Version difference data

▽

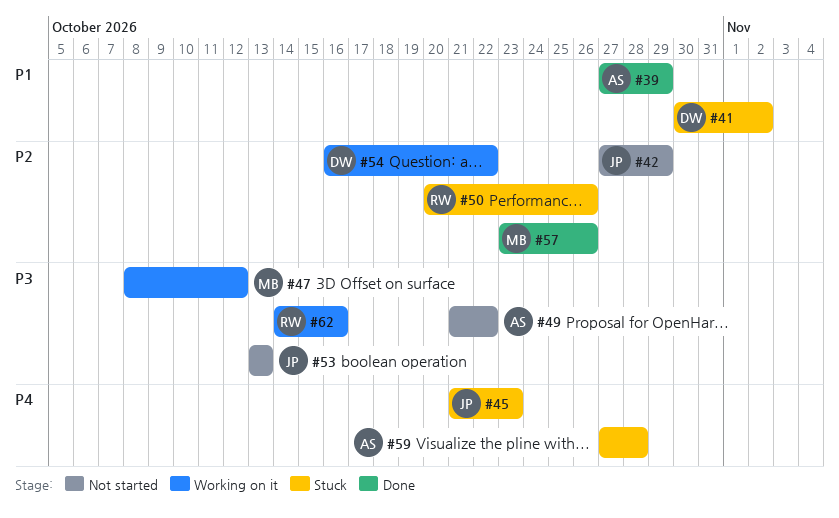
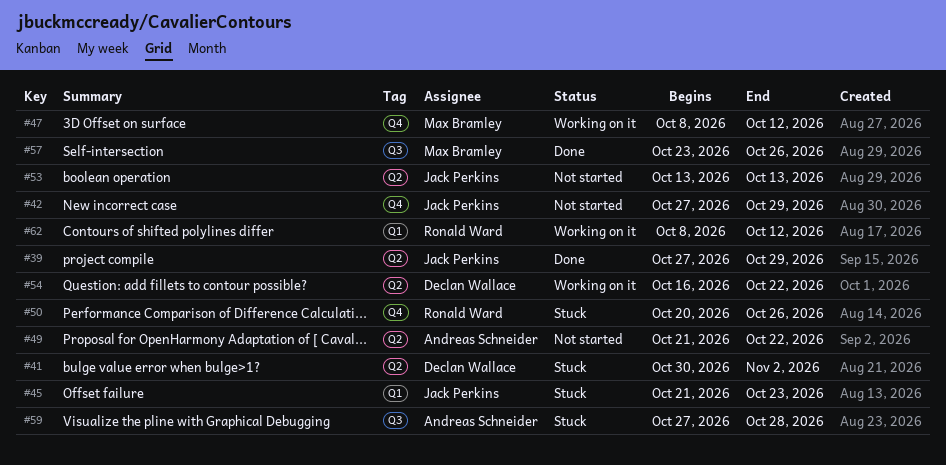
#39, owner: Andreas Schneider -> Jack Perkins
#62, start: Oct 14 -> Oct 8
#62, due: Oct 16 -> Oct 12

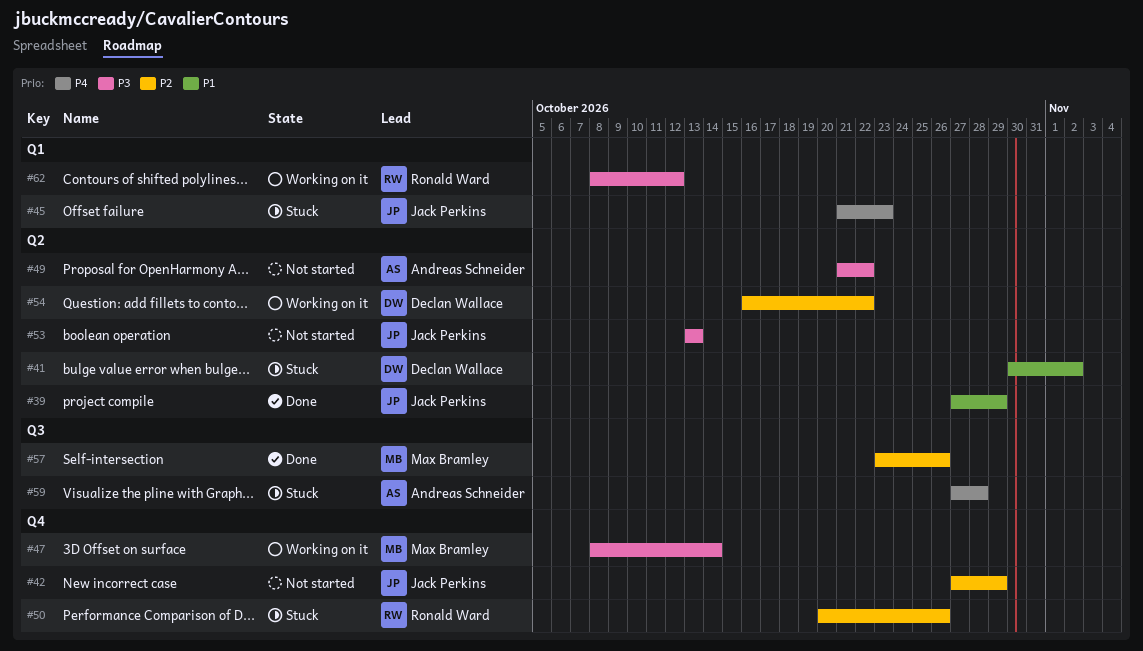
#47, due: Oct 12 -> Oct 14

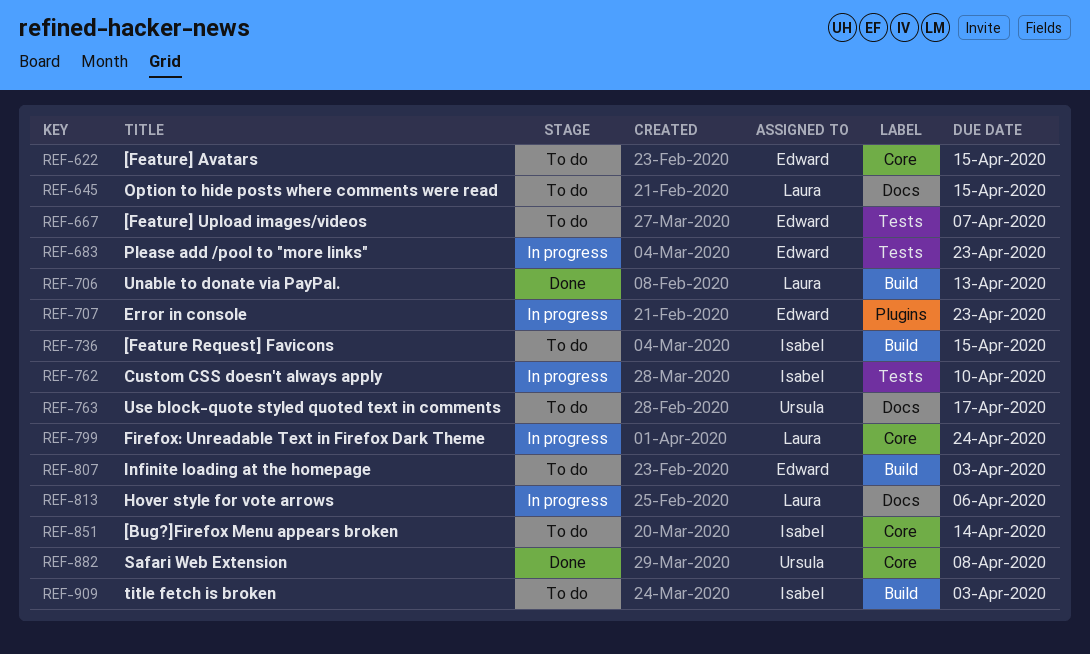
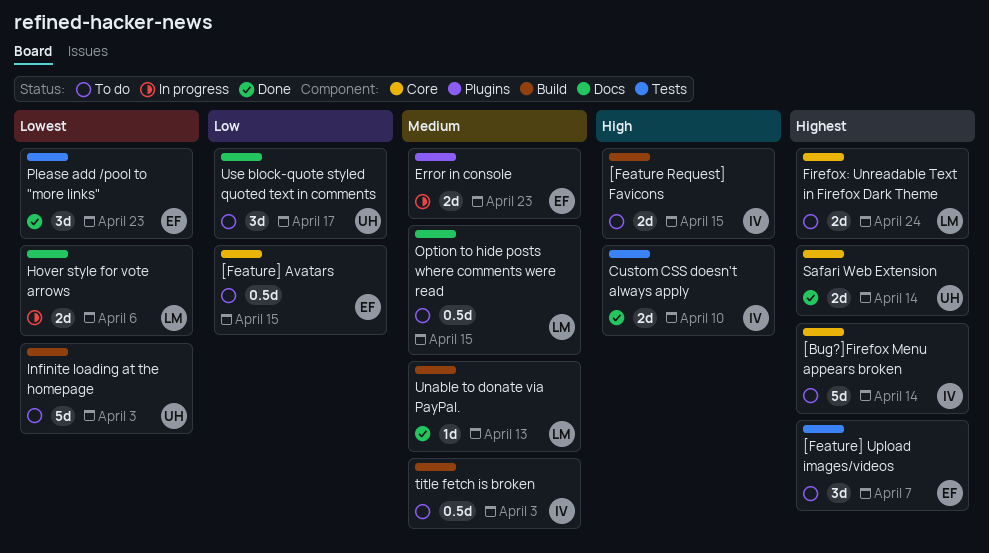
Custom CSS doesn't always apply, status: In progress -> Done
Firefox: Unreadable Text in Firefox Dark Theme, status: In progress -> To do
Infinite loading at the homepage, owner: Edward -> Ursula
Please add /pool to "more links", status: In progress -> Done
Safari Web Extension, due: Apr 8 -> Apr 14

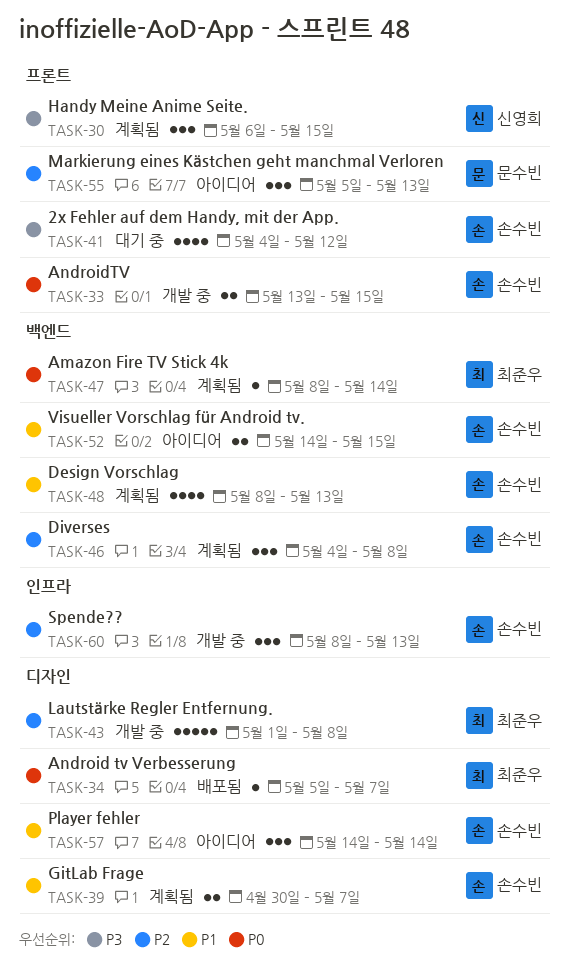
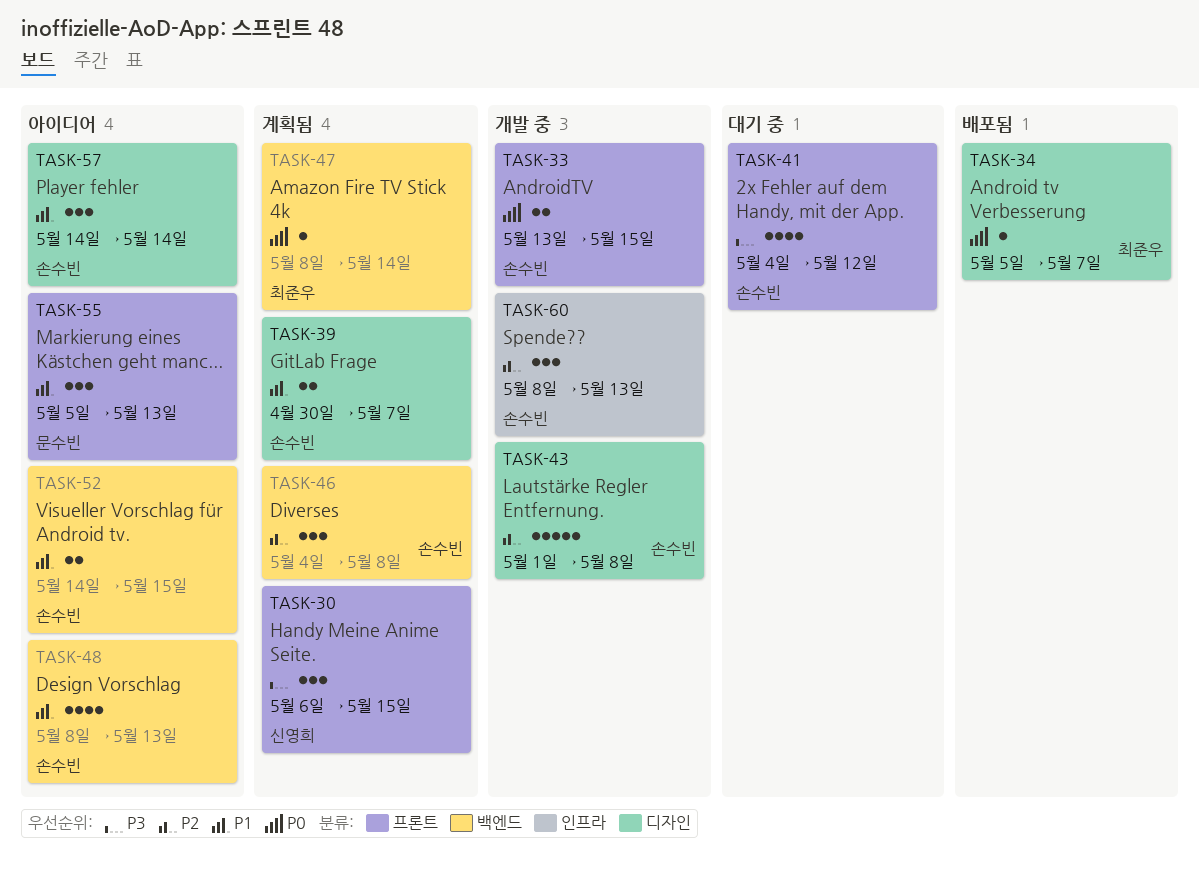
TASK-43, owner: 최준우 -> 손수빈
TASK-48, status: 계획됨 -> 아이디어
TASK-55, priority: P2 -> P1

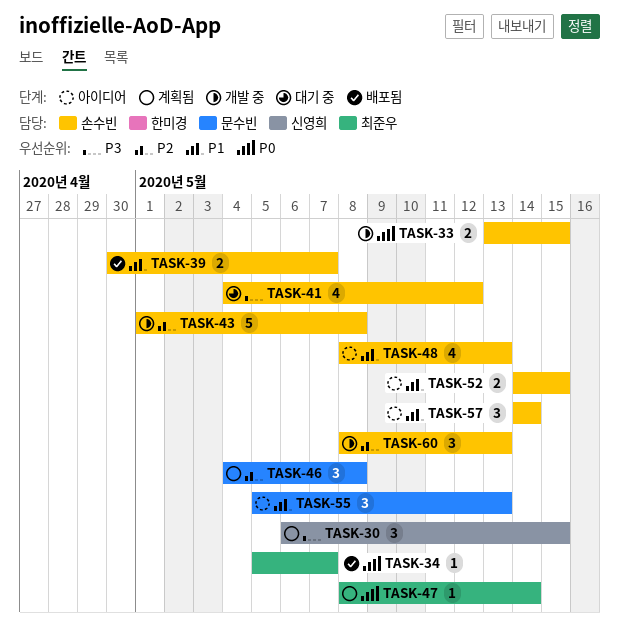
TASK-39, status: 계획됨 -> 배포됨
TASK-46, owner: 손수빈 -> 문수빈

△

▸ What the task asks
Report only how many lines in the records contain the word "Done".

▸ Solution for this exercise
2